### Exercise description
For the material below, output exactly the span from the line with "The aim is not" to the line with "Intentional sentences can", including both, and nothing besides.

### Entries provided
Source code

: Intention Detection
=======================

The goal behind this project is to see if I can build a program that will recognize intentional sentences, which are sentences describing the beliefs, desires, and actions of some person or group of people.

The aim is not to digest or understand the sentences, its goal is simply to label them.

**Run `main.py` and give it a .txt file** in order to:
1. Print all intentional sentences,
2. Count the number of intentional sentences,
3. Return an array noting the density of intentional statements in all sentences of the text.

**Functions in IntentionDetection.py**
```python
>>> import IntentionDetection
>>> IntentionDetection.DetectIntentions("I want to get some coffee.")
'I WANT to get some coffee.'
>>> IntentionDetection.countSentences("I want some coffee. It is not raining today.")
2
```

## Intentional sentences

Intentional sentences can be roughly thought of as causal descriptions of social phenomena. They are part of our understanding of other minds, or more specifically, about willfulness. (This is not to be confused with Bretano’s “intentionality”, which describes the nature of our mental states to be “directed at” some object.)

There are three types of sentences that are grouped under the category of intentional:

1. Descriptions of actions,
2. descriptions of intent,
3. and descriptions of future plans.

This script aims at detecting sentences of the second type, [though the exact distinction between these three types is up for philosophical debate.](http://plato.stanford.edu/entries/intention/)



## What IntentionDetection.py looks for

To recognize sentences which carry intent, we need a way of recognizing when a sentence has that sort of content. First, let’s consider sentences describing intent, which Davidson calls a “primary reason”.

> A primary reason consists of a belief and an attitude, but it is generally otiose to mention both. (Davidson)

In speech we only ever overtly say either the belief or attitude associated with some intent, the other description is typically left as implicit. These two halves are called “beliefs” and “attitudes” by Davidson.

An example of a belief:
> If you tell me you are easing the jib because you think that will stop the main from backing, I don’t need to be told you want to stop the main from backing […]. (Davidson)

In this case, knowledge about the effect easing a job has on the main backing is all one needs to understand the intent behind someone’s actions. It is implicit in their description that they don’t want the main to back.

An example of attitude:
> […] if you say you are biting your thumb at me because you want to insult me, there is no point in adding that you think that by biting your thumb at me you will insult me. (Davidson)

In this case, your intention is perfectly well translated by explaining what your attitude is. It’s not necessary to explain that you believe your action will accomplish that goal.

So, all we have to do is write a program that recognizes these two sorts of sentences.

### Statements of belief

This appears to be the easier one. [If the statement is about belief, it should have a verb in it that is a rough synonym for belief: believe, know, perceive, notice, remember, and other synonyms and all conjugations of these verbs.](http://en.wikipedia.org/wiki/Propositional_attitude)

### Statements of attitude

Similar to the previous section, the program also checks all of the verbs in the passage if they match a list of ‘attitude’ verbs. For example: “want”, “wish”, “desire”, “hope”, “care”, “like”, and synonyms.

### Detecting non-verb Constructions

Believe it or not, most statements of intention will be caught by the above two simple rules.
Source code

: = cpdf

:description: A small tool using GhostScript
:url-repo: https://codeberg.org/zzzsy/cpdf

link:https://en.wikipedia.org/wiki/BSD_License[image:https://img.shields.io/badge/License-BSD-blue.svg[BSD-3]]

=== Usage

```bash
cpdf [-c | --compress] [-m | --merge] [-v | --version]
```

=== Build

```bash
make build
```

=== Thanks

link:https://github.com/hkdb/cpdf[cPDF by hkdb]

### Task answer
The aim is not to digest or understand the sentences, its goal is simply to label them.

**Run `main.py` and give it a .txt file** in order to:
1. Print all intentional sentences,
2. Count the number of intentional sentences,
3. Return an array noting the density of intentional statements in all sentences of the text.

**Functions in IntentionDetection.py**
```python
>>> import IntentionDetection
>>> IntentionDetection.DetectIntentions("I want to get some coffee.")
'I WANT to get some coffee.'
>>> IntentionDetection.countSentences("I want some coffee. It is not raining today.")
2
```

## Intentional sentences

Intentional sentences can be roughly thought of as causal descriptions of social phenomena. They are part of our understanding of other minds, or more specifically, about willfulness. (This is not to be confused with Bretano’s “intentionality”, which describes the nature of our mental states to be “directed at” some object.)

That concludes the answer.